League Circles wrote:I disagree. Lonzo's real injury has had zero warning signs this year, but more importantly, a #26 pick projects as a replacement caliber player, especially during the 4 seasons of their guaranteed contract. Lonzo is likely to make more of an impact in his 10 best games alone for the rest of his career than a #26 will ever make in their career. Obviously a team can get lucky and get a decent player there, it's just not projected.

Lonzo doing anything in 10 games doesn't mean anything to you in a season that ultimately doesn't mean anything to you, like next season as an example, like Lonzo actually probably hurts your ability to get a good draft pick next year.
A #26 pick is likely to be worthless, I totally agree, but you need to stop thinking about only the likely case, like if the value is 50% worthless, 40% role player, 10% high upside, high value player, when you are really bad, that 10% chance is worth more than Lonzo for a short period of time in a year you would rather chase a draft pick anyway.

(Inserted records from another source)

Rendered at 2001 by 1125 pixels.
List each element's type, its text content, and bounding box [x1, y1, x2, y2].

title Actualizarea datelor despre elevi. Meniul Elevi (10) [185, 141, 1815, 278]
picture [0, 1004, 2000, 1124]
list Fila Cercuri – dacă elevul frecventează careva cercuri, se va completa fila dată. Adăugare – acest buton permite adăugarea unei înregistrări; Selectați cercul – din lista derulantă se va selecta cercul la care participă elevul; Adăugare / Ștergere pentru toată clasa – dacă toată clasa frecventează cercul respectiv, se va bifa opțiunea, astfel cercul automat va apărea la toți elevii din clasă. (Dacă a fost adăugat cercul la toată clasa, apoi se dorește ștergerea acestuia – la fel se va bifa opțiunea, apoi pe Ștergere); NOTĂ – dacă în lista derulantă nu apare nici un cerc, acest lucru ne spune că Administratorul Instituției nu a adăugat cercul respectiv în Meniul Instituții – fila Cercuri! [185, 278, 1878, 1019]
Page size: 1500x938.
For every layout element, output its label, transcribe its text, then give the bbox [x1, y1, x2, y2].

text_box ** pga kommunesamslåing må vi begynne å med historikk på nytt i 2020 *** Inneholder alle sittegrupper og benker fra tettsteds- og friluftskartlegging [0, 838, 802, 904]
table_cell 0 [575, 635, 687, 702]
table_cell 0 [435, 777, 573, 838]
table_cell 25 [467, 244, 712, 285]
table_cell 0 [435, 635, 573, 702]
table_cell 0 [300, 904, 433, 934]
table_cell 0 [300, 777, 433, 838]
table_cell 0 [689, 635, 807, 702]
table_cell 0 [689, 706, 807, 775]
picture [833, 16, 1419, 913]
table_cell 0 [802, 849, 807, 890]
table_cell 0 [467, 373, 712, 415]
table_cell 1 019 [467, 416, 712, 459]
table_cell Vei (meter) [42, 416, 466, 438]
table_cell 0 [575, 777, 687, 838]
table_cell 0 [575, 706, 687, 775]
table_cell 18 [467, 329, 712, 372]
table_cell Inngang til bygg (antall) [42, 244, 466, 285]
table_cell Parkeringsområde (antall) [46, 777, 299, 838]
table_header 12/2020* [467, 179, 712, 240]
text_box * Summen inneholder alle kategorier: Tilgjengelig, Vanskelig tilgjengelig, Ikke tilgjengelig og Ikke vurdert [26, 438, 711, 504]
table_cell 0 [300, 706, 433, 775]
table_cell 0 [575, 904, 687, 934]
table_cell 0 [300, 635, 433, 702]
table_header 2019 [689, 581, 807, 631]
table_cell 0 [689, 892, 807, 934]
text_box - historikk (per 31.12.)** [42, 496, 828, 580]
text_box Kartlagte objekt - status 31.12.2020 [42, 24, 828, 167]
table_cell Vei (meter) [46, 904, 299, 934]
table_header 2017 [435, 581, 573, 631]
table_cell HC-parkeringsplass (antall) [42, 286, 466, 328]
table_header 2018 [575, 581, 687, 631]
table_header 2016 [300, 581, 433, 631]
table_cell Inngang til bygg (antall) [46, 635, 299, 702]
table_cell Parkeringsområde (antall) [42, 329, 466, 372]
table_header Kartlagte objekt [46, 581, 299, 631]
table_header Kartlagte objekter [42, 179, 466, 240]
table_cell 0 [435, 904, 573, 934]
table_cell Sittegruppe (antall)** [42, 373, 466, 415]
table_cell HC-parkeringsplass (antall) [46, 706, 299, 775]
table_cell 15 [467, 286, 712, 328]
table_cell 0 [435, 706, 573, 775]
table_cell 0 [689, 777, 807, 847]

Also, while Lonzo has shown no reason to be scared about his future, the same was true prior to him missing 2.5 years with an injury out of no where. What we know is that Lonzo, even prior to the big injury, has had a long history of massive injury problems. Who knows how he projects going forward.
Either way, I agree with you, I'd rather have Lonzo than #26, just think your definitive view of that is a bit off, because not all value is created equally, we need long term value, and with Lonzo's history, quantifying him as long term value (in 2+ years) to me is very dicey.
But I do think he'll be worth more than #26 next deadline.